[DATA IN THIS EXERCISE — start]

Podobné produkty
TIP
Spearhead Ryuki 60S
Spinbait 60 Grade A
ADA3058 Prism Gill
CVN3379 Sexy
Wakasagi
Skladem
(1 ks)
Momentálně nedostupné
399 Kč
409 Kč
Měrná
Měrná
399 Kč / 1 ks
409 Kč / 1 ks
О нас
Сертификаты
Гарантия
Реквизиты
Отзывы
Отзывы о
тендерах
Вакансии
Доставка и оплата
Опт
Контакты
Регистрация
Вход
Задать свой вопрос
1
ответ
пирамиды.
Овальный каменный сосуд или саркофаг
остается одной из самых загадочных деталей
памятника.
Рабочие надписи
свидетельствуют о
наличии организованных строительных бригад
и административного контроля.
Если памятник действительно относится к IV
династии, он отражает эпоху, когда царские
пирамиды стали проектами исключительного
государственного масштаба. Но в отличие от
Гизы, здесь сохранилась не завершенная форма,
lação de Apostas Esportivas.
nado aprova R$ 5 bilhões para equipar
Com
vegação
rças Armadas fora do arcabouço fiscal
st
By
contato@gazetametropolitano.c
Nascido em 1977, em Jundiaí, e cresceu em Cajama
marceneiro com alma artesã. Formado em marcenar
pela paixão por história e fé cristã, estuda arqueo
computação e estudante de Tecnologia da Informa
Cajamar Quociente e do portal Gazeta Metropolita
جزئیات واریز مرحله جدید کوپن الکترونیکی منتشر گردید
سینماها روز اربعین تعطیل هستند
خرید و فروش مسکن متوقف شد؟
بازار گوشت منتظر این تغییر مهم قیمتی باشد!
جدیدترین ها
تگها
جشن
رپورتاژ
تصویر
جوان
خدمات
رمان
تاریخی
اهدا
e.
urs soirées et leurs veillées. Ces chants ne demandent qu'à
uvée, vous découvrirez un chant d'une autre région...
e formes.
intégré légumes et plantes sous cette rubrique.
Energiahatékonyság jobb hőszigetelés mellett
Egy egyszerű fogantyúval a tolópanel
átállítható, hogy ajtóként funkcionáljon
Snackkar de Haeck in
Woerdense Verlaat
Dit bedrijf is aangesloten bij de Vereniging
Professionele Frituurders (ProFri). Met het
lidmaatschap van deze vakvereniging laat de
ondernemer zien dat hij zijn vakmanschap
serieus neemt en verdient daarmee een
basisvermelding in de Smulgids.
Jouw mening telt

[DATA IN THIS EXERCISE — finish]

◆ **TASK OBJECTIVE**
In the listing above, each line with the word "пирамиды" is to be copied out.

◆ **SOLUTION BELOW**
пирамиды.
пирамиды стали проектами исключительного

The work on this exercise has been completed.